Philip had been in France for only thirteen days when he and ninety-nine other men were transferred to the 1/22nd (County of London) Battalion (The Queen’s) on the 19th July. This was the battalion that had been based around St Albans and Hemel Hempstead for training purposes on the outbreak of war in 1914. Their presence in the town may have had some bearing on Philip’s enlistment with the London Regiment.


Virtually all of August and the early part of September was spent training by the Battalion for up to seven hours each day. It was also a period when further reinforcements arrived in preparation for the next phase of the Battle of the Somme which was planned for mid-September.

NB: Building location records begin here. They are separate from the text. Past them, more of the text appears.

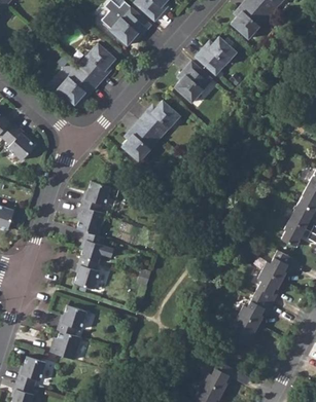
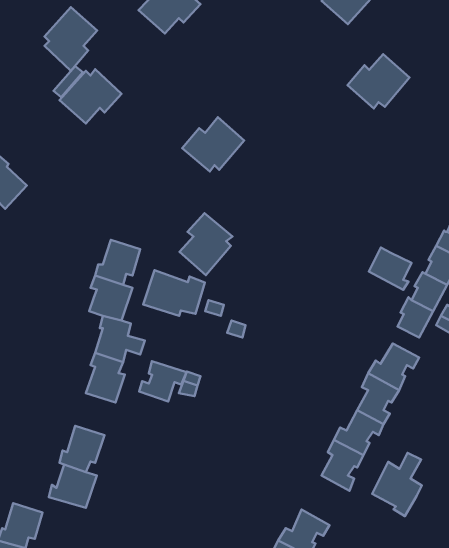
building: [195,37,236,73] -> [347,54,409,109]
building: [80,43,115,85] -> [45,7,97,71]
building: [174,61,209,103] -> none
building: [121,121,156,162] -> [180,213,232,275]
building: none -> [369,247,412,290]
building: none -> [143,270,205,316]
building: none -> [139,361,186,401]
building: none -> [372,453,422,516]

By the 4th September Philip was in the neighbourhood of Albert with his comrades as part of the 47th Division and daily reconnoitring was taking place around High Wood which was to be the objective of the next planned assault. On the 15th September Philip fought in the Battle of Flers-Courcelette and was part of the attack and capture of High Wood on that day. The 47th Division incurred more than 4,500 casualties, a heavy price to gain the prize of High Wood. The 22nd Battalion casualties between the 15th and 20th September were: "Killed - Officers 2, O.R.s 13; Wounded – Officers 3, O.R.s 144; Missing – Officers 1, O.R.s 58."


Philip was one of the wounded and he was evacuated to the St John’s Ambulance Hospital in Etaples. This was a hospital maintained and equipped primarily at the expense of the Order of St John and it was the largest voluntary hospital serving the British Expeditionary Force during the First World War. The hospital had a staff of 241, all from the St John Ambulance Brigade, and was considered by all who knew it to be the best designed and equipped military hospital in France, caring for over 35,000 patients throughout the war. The hospital was bombed twice in May 1918 with the result that it could not continue to operate.


Philip unfortunately succumbed to his wounds at Etaples and died on Thursday, 28th September 1916.


His was remembered in a memorial service held at Marlowes Baptist Church on Sunday, 29th October 1916, along with seven other members of the congregation who had fallen.


Philip is Remembered with Honour in Etaples Military Cemetery, Somme, France where he is interred in Grave XI. C. 8. The inscription on his headstone, requested by his wife Lily, reads: “IN LOVING MEMORY OF MY BELOVED HUSBAND UNTIL THE DAY BREAKS”


He was 22 years old when he died.


Philip was entitled to the 1914-15 Star, the British War Medal and the Allied Victory Medal.